Biar melakukan politik uang demi jadi pejabat. Biar menguasai kekayaan alam
agar untung besar. Pengusaha dan penguasa pun tak segan bersekongkol menipu
rakyat. Inilah kapitalisme.
Untuk
model pemerintahan, yang pas dengan sekulerisme adalah demokrasi. Pemerintahan
dari rakyat, oleh rakyat dan untuk rakyat. Pemerintahan dibuat sesuai kehendak
rakyat untuk hidup bebas dari aturan agama. Agama apapun tak boleh mendominasi
kebijakan negara.

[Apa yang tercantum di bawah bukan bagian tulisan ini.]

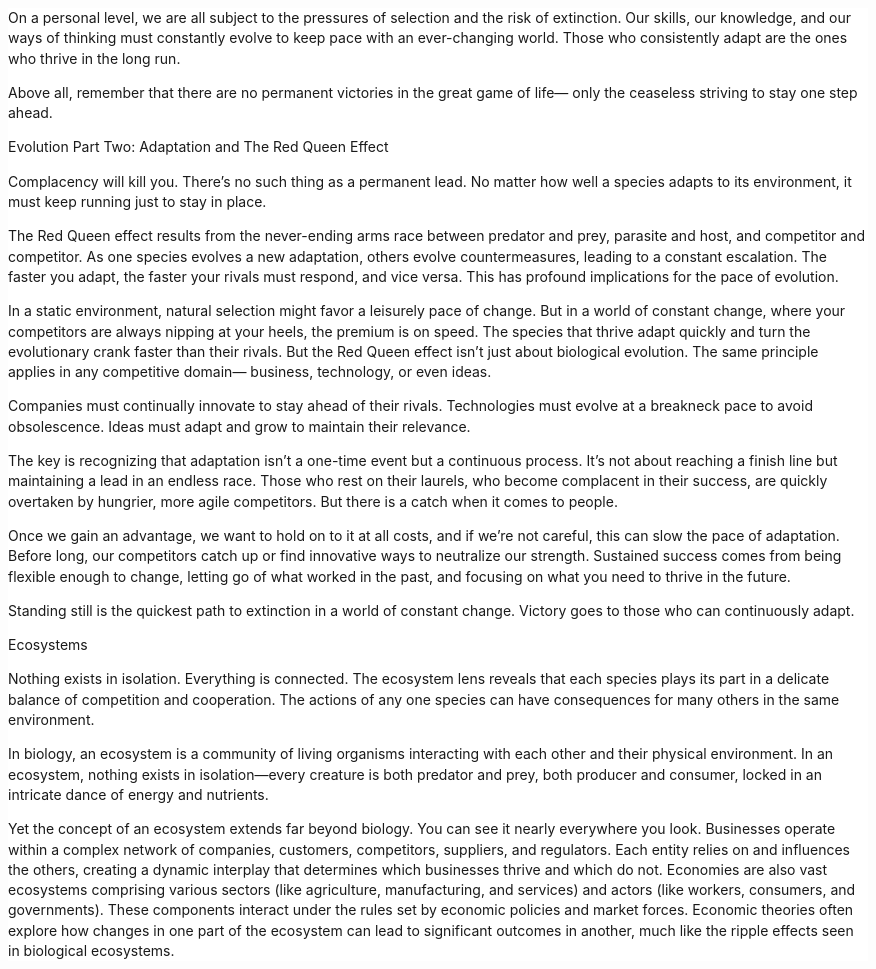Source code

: On a personal level, we are all subject to the pressures of selection and the risk of extinction. Our skills, our knowledge, and our ways of thinking must constantly evolve to keep pace with an ever-changing world. Those who consistently adapt are the ones who thrive in the long run.

Above all, remember that there are no permanent victories in the great game of life—­ only the ceaseless striving to stay one step ahead.

Evolution Part Two:  Adaptation and The Red Queen Effect 

Complacency will kill you. There’s no such thing as a permanent lead. No matter how well a species adapts to its environment, it must keep running just to stay in place.

The Red Queen effect results from the never-­ending arms race between predator and prey, parasite and host, and competitor and competitor. As one species evolves a new adaptation, others evolve countermeasures, leading to a constant escalation. The faster you adapt, the faster your rivals must respond, and vice versa. This has profound implications for the pace of evolution.

In a static environment, natural selection might favor a leisurely pace of change. But in a world of constant change, where your competitors are always nipping at your heels, the premium is on speed. The species that thrive adapt quickly and turn the evolutionary crank faster than their rivals. But the Red Queen effect isn’t just about biological evolution. The same principle applies in any competitive domain—­ business, technology, or even ideas.

Companies must continually innovate to stay ahead of their rivals. Technologies must evolve at a breakneck pace to avoid obsolescence. Ideas must adapt and grow to maintain their relevance.

The key is recognizing that adaptation isn’t a one-time event but a continuous process. It’s not about reaching a finish line but maintaining a lead in an endless race. Those who rest on their laurels, who become complacent in their success, are quickly overtaken by hungrier, more agile competitors. But there is a catch when it comes to people.

Once we gain an advantage, we want to hold on to it at all costs, and if we’re not careful, this can slow the pace of adaptation. Before long, our competitors catch up or find innovative ways to neutralize our strength. Sustained success comes from being flexible enough to change, letting go of what worked in the past, and focusing on what you need to thrive in the future.

Standing still is the quickest path to extinction in a world of constant change. Victory goes to those who can continuously adapt.

Ecosystems

Nothing exists in isolation. Everything is connected. The ecosystem lens reveals that each species plays its part in a delicate balance of competition and cooperation. The actions of any one species can have consequences for many others in the same environment.

In biology, an ecosystem is a community of living organisms interacting with each other and their physical environment. In an ecosystem, nothing exists in isolation—every creature is both predator and prey, both producer and consumer, locked in an intricate dance of energy and nutrients.

Yet the concept of an ecosystem extends far beyond biology. You can see it nearly everywhere you look. Businesses operate within a complex network of companies, customers, competitors, suppliers, and regulators. Each entity relies on and influences the others, creating a dynamic interplay that determines which businesses thrive and which do not. Economies are also vast ecosystems comprising various sectors (like agriculture, manufacturing, and services) and actors (like workers, consumers, and governments). These components interact under the rules set by economic policies and market forces. Economic theories often explore how changes in one part of the ecosystem can lead to significant outcomes in another, much like the ripple effects seen in biological ecosystems.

Meski Islam adalah aturan hidup sempurna, yang berasal dari
Allah swt Sang Pencipta, tetap saja tak boleh mengatur kehidupan kaum muslimin.
Dengan
model pemerintahan demokrasi, para kapitalis mau tetap berkuasa pun bisa.
Tinggal dibilang saja, semua sudah berjalan sesuai demokrasi, atas kehendak
rakyat.
Banyak
pula contoh kasus di buku itu, yang menunjukkan bahwa demokrasi selama
penerapannya memang sebatas tameng bagi sekulerisme, liberalisme dan kapitalisme.
Demokrasi yang muncul dipermukaan, namun sejatinya yang eksis dalam kehidupan
adalah sekulerisme, liberalisme dan kapitalisme. Disebutlah oleh judul buku
Husain Matla, “Demokrasi Tersandera”.
Sejumlah prinsip yang menunjukkan eksistensi demokrasi semisal kebebasan berpendapat coba tetap dipertahankan. Namun ketika para pemilik modal dan teman – temannya merasa terancam dengan prinsip itu, akhirnya dilanggar juga. Tampaklah sudah kematian demokrasi. Ya, dia mati dan memang pantas mati.
Sebab itu ada foto
buku relevan lainnya yang saya sertakan. “Buanglah Demokrasi Pada Tempatnya”
karya Yudha Pedyanto, si pengasuh komunitas KluBuku yang grupnya banyak saya
rasakan manfaatnya.
Pertama kali lihat foto Pak Anies Baswedan berpose dengan buku “How Democracies Die”, rasanya wow. Terus terang saja rasanya memang wow. Terselip harapan disana. Barangkali buku itu bisa mengubah pandangannya terhadap demokrasi. Lalu berbalik pro kebangkitan Islam yang hakiki. Siapa yang tahu. Allah swt yang menggenggam hati. Ya itu terserah Allah saja.